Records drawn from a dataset

::::::::

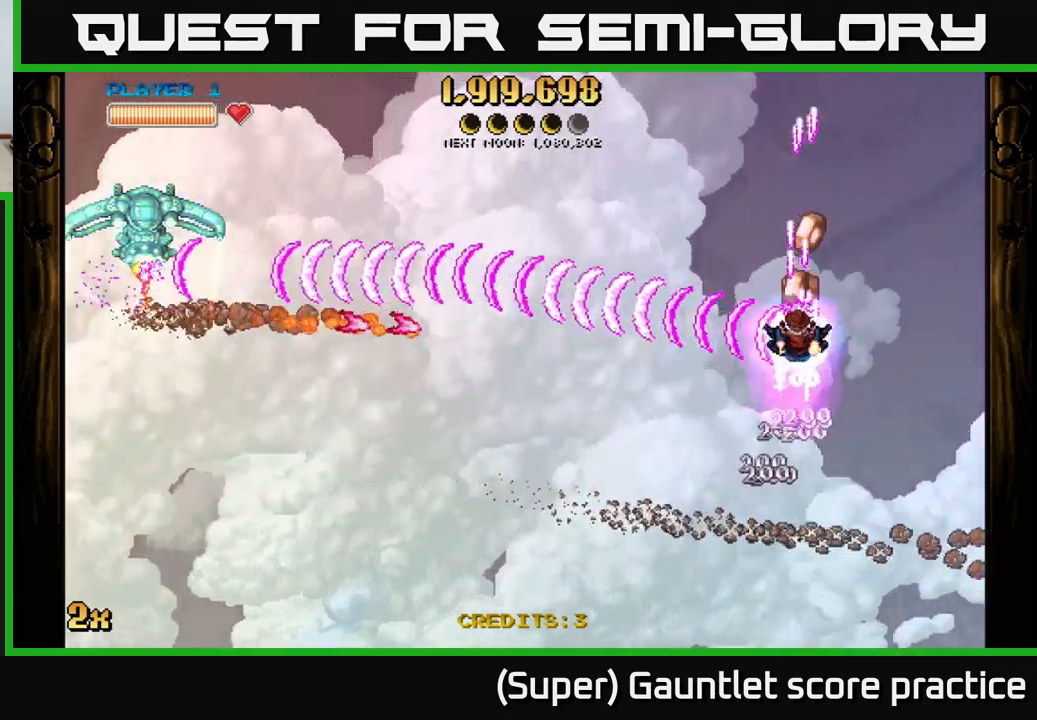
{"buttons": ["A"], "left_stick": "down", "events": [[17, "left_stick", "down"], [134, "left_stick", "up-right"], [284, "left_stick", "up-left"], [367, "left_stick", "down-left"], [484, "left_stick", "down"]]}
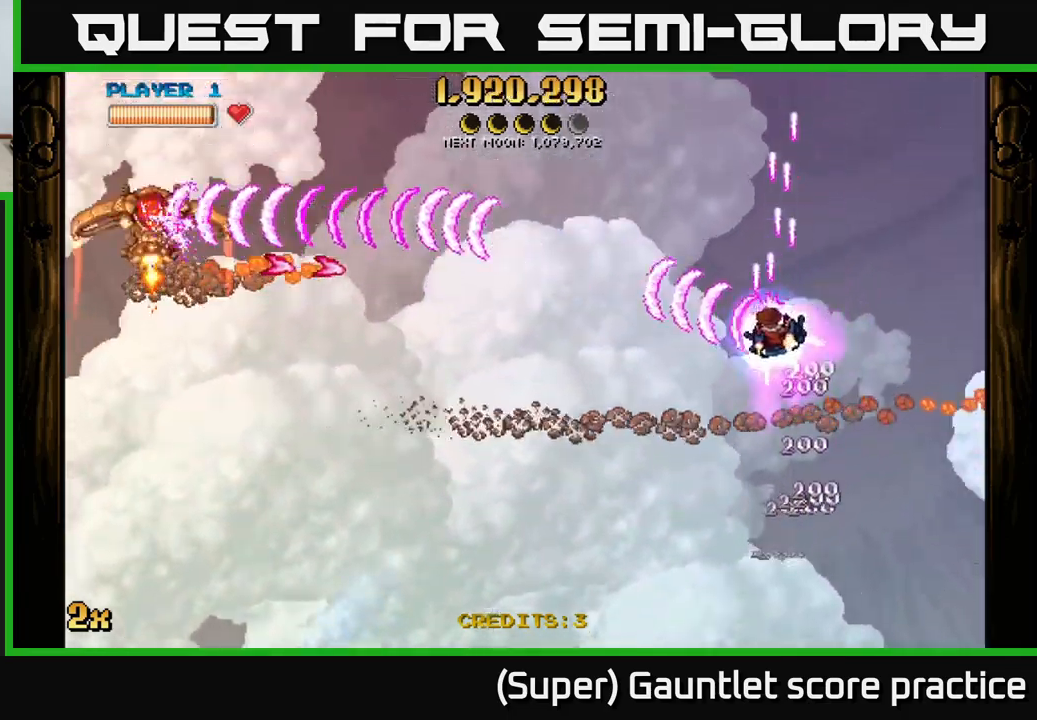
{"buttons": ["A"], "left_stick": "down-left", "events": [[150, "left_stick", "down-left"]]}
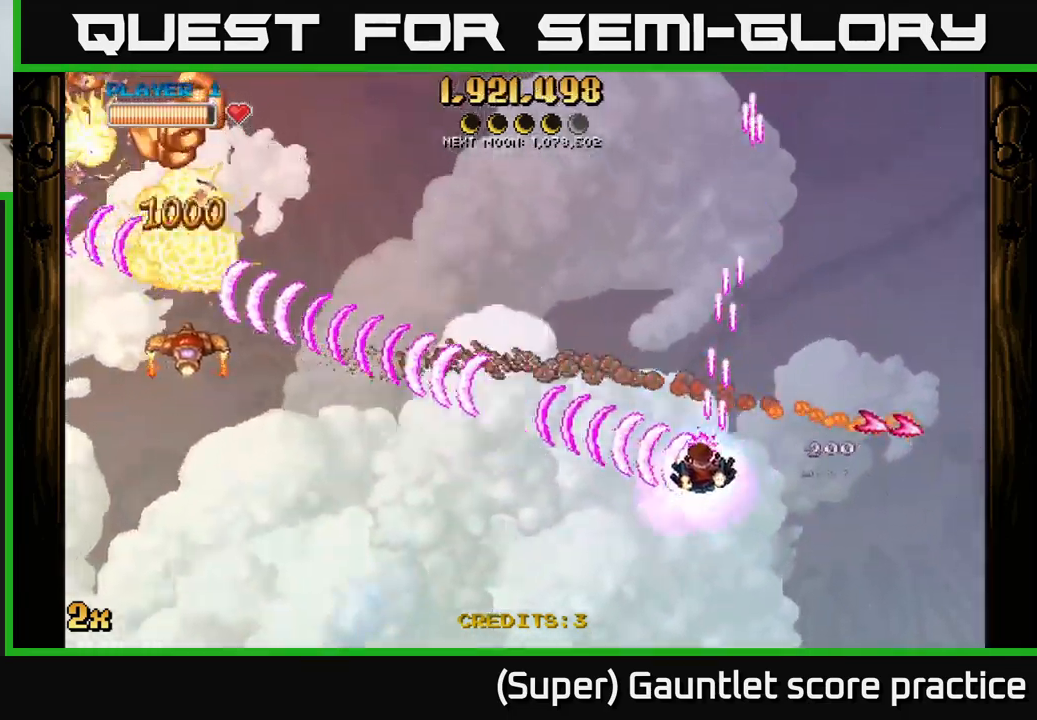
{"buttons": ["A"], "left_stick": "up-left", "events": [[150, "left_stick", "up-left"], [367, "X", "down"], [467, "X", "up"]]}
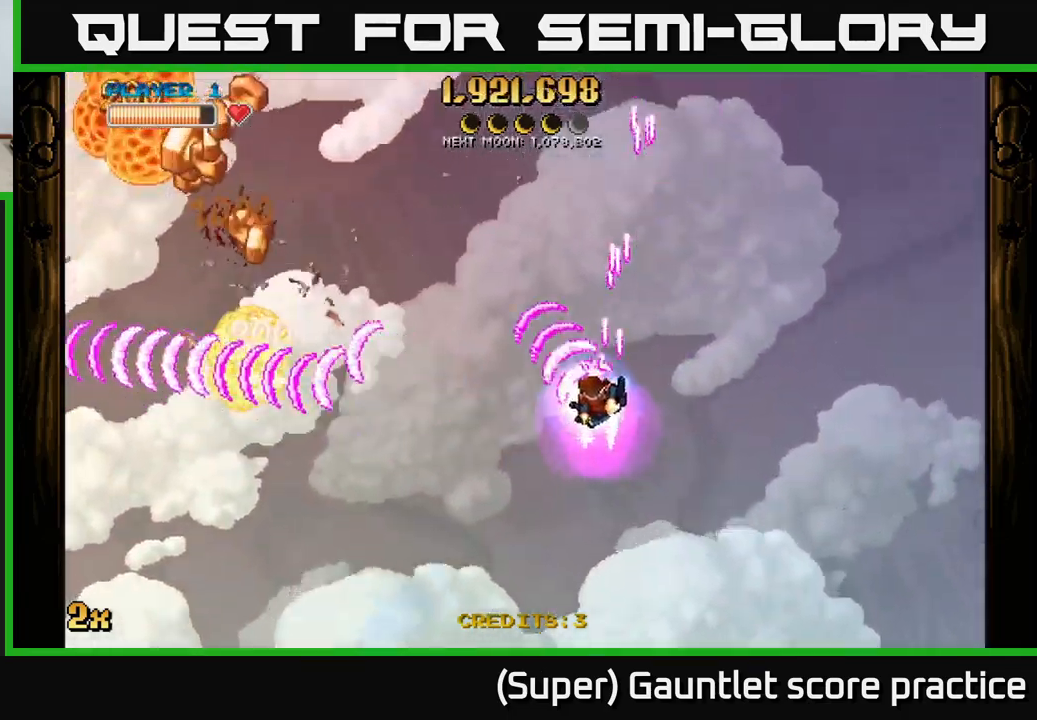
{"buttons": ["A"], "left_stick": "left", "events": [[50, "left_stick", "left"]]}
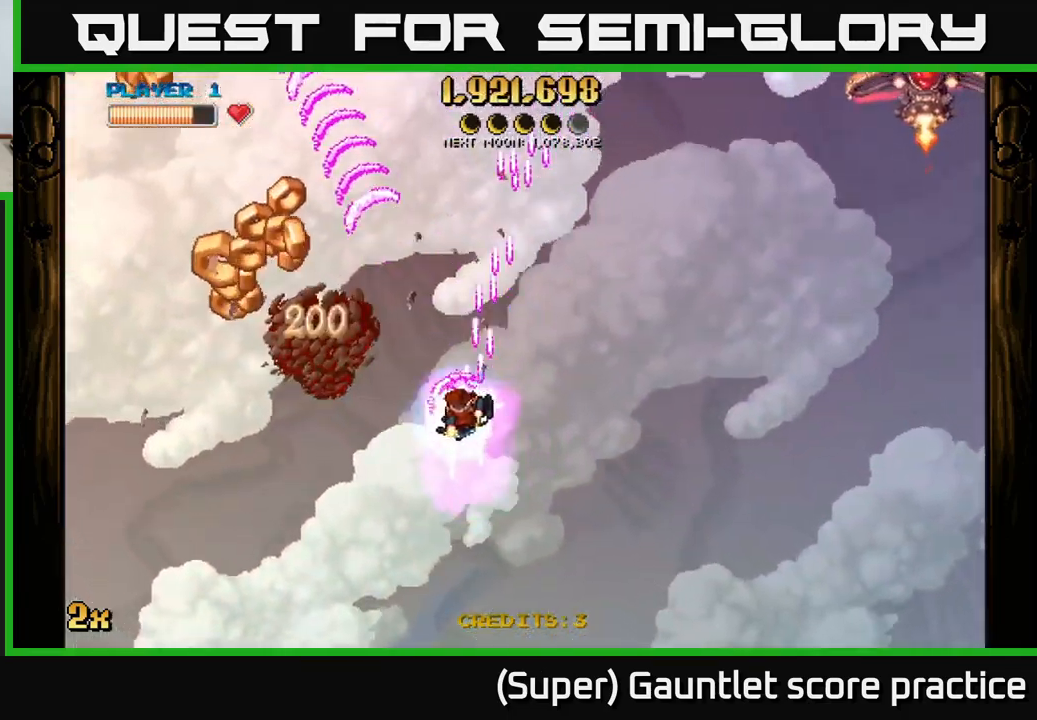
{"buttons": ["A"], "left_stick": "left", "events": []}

::::::::

ACTIVITY: In the records above, find the lines holding "down". Copy each one.

COMPLETED EXERCISE:
{"buttons": ["A"], "left_stick": "down", "events": [[17, "left_stick", "down"], [134, "left_stick", "up-right"], [284, "left_stick", "up-left"], [367, "left_stick", "down-left"], [484, "left_stick", "down"]]}
{"buttons": ["A"], "left_stick": "down-left", "events": [[150, "left_stick", "down-left"]]}
{"buttons": ["A"], "left_stick": "up-left", "events": [[150, "left_stick", "up-left"], [367, "X", "down"], [467, "X", "up"]]}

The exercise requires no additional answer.